In the nightcap, Ephrata (12-7) takes on Manheim Township (19-1), an 8-0 winner over Donegal.

Catholic (14-6) seemed to have things under control, with a 5-3 lead, two outs into the fifth inning.

Then the Mounts' Anthony Rinaldi ripped a 2-run triple over the head of Freddie Jankowski in centerfield.

The usually sure-footed centerfielder initially broke in on the ball, then spun his wheels trying to get back. When he got to the ball, the landscape had changed.

"Down 5-3, we're struggling," said Mounts' coach Adrian Shelley. "We got a big break.

"We went through a stretch of six games where that ball's caught," he said. "Anthony put a good swing on it, but it was right at (Jankowski)."

Emboldened by the turnabout, and winning pitcher Matt Woolley's shutdown inning in the bottom of the fifth, Ephrata eviscerated Catholic.

 

 

After forcing Lancaster Catholic's Freddy Jankowski out at home,
Ephrata's Brandon Strenko fires to first in an attempt for a double play.
© Vinny Tennis—Sunday News

 

Working on four days rest for the second time in ten days, Crusader starter Jeff Helm entered the sixth inning having thrown 95 pitches.

He walked the No. 9 hitter, freshman Brok Martin, leading off the inning and never got an out.

Adam Stahl, whom Helm hit with a pitches in three previous at bats, blooped an RBI single to center.

Woolley, Helm's last batter of the day, ripped a 2-run single through the box and Brandon Strenko greeted reliever Kevin Regan with a 2-run single to right and the rout was on.

"We haven't had an inning like that in a long time," said Shelley, emphasizing the word long.

"We had a good ballgame going there for five," said Catholic coach Mike Davis. "When it rains it pours."

It looked like Catholic's day early on. The Crusaders pushed across an unearned run in the first inning, then added three in the third on Kevin Cotchen's RBI ground-out and singles by Helm and Tim Jones.

Meanwhile, Ephrata was running itself out of innings with a runner thrown out at third in the first.
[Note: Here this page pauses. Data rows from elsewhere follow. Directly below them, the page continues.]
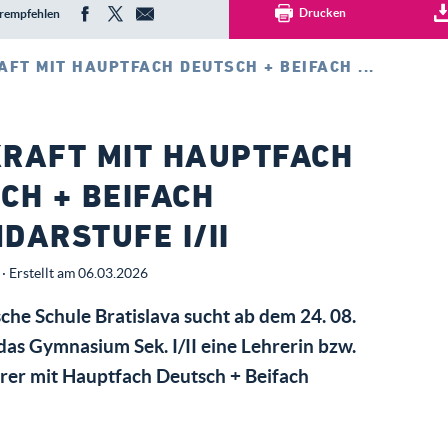
Drucken
rempfehlen
FT MIT HAUPTFACH DEUTSCH + BEIFACH ...
RAFT MIT HAUPTFACH
CH + BEIFACH
DARSTUFE I/II
· Erstellt am 06.03.2026
che Schule Bratislava sucht ab dem 24. 08.
das Gymnasium Sek. I/II eine Lehrerin bzw.
rer mit Hauptfach Deutsch + Beifach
After successfully squeezing a run home in the third, the Mounts had a runner erased at home and one picked off at first.

With the same batter, Rinaldi, at the plate!

"Frankly we were squeezing in another run," said Shelley, "(when) our runner on first broke early. It turned into more of an adlib than anything."

Cotchen's two-out single in the fourth padded Catholic's lead, but Woolley was getting stronger with every pitch.

"I thought he kept his composure," said Shelley. He did a good job of keeping us in it, then the bats erupted."